BOSTON (Reuters) - A federal appeals court ruled on Wednesday that the town of East Haven, Connecticut, is not liable in the 1997 shooting death of Malik Jones, an unarmed black man, by a police officer.
A three-judge panel of the U.S. Court of Appeals for the 2nd Circuit in New York overturned a lower court decision in favor of Jones’ mother, Emma Jones. It had awarded her $900,000 in damages in 2010 for the death of her son, but the town of East Haven appealed.
The case, in which Jones, a 21-year-old African American, was trailed in a police cruiser and later shot to death at close range by East Haven officer Robert Flodquist, became synonymous with racial profiling.
Jones’ mother claimed that Flodquist, another officer and the town of East Haven, had “a custom, policy, or usage of deliberate indifference to the rights of black people.”
The appeals court ruled that the evidence was insufficient to hold East Haven liable.
Attorney Hugh Keefe, who represented East Haven, said the verdict would save the town and its taxpayers “several million dollars.”
Emma Jones’ attorney, David Rosen, said no decision had been made on whether to appeal the decision to the Supreme Court.

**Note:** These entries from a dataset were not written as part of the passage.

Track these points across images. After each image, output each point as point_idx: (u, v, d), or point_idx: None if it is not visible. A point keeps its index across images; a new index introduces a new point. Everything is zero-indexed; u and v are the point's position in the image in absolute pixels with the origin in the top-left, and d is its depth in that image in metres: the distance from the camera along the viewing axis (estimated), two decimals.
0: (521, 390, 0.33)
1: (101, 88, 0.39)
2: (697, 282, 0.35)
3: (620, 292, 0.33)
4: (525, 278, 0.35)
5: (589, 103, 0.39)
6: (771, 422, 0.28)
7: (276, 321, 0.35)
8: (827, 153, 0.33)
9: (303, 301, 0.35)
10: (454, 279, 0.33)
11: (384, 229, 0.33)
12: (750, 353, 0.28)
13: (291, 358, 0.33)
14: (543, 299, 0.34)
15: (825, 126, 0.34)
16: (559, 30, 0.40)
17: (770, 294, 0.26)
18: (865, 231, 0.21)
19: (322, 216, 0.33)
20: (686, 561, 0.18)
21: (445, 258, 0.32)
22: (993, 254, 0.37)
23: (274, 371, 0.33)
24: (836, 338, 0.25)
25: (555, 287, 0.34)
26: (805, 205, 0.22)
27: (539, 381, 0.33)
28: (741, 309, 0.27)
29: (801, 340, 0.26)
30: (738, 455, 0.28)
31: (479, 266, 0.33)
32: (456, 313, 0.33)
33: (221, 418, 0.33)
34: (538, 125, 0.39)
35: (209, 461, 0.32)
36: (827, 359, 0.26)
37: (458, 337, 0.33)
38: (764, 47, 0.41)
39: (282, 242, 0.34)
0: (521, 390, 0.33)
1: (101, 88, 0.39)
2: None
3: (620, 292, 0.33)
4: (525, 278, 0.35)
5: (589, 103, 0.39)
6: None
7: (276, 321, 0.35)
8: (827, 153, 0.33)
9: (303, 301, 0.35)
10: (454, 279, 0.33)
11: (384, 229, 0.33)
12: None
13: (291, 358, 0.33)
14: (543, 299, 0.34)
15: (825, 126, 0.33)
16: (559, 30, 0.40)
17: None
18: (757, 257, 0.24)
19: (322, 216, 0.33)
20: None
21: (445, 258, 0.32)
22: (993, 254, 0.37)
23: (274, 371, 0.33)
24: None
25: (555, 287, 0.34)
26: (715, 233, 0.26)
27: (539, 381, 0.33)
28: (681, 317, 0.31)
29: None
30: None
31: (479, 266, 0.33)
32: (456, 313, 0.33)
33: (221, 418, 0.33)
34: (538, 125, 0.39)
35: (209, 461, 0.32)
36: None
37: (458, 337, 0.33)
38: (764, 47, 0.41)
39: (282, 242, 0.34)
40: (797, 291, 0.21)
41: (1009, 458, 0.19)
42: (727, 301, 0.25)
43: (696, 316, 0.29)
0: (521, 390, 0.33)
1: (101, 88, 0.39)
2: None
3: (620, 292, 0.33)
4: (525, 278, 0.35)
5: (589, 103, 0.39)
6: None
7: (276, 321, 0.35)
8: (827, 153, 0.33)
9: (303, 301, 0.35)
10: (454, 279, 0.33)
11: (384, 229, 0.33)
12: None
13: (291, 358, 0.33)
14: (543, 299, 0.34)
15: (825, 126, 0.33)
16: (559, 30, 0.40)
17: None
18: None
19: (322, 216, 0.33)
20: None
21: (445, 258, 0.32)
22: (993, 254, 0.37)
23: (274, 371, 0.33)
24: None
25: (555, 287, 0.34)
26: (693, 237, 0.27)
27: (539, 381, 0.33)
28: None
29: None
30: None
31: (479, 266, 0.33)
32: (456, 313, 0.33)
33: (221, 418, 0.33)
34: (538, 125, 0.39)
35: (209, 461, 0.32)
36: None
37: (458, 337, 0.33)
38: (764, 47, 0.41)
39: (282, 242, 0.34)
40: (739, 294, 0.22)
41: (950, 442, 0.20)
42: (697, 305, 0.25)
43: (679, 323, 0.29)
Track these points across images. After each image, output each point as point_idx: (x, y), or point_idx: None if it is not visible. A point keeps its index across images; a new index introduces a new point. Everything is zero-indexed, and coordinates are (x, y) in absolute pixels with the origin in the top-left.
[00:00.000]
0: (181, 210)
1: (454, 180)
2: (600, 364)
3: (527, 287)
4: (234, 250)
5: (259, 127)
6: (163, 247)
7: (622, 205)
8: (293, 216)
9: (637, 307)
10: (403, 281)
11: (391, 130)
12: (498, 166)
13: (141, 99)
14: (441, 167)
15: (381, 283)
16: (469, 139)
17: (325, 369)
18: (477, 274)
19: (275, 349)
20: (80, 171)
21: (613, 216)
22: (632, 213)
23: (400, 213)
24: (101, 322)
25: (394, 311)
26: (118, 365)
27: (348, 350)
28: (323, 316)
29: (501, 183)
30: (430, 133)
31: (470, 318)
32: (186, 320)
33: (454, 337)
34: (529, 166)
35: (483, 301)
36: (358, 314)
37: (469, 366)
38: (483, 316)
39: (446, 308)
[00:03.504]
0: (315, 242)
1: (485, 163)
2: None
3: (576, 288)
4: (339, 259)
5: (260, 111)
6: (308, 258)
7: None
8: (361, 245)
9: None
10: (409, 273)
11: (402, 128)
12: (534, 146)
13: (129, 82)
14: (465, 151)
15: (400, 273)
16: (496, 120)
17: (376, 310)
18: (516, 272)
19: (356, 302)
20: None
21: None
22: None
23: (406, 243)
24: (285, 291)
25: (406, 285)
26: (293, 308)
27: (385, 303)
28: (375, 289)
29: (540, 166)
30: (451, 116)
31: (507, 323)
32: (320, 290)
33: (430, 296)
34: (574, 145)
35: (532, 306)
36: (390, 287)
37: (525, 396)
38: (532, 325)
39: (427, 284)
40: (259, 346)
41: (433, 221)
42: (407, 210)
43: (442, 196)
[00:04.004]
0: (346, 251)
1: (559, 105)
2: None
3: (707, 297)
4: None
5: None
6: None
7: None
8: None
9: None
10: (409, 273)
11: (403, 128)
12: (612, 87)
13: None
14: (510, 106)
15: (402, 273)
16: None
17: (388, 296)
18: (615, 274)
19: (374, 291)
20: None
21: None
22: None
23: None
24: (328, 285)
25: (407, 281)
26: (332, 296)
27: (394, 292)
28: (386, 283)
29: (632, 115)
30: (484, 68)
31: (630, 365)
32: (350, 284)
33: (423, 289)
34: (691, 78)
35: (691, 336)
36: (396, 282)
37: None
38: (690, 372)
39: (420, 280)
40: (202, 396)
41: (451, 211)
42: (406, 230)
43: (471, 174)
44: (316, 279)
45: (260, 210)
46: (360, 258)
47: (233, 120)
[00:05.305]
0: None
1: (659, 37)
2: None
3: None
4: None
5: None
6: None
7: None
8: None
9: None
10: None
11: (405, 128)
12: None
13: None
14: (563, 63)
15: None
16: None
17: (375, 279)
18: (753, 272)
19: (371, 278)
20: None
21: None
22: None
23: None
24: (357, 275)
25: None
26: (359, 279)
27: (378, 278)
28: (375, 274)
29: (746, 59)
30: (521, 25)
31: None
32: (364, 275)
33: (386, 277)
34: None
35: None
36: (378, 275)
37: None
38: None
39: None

In overturning the verdict the judges said plaintiffs did show a pattern of behavior that would prove municipal liability on the part of East Haven in the Malik Jones case.
Still, the ruling recognized “instances of reprehensible and at times illegal and unconstitutional conduct by individual officers.”
The judges also said that they were “aware of recent reports concerning the alleged misconduct” by the town’s police.
Four East Haven police officers were charged in January with using excessive force against undocumented Hispanic immigrants. A civil rights investigation by the Department of Justice earlier found a pattern of discrimination toward Latins.
East Haven Mayor Joseph Maturo was forced to apologize in January after, when asked what he might do to mend fences with the Latino community, answered that he “might have tacos when I get home.”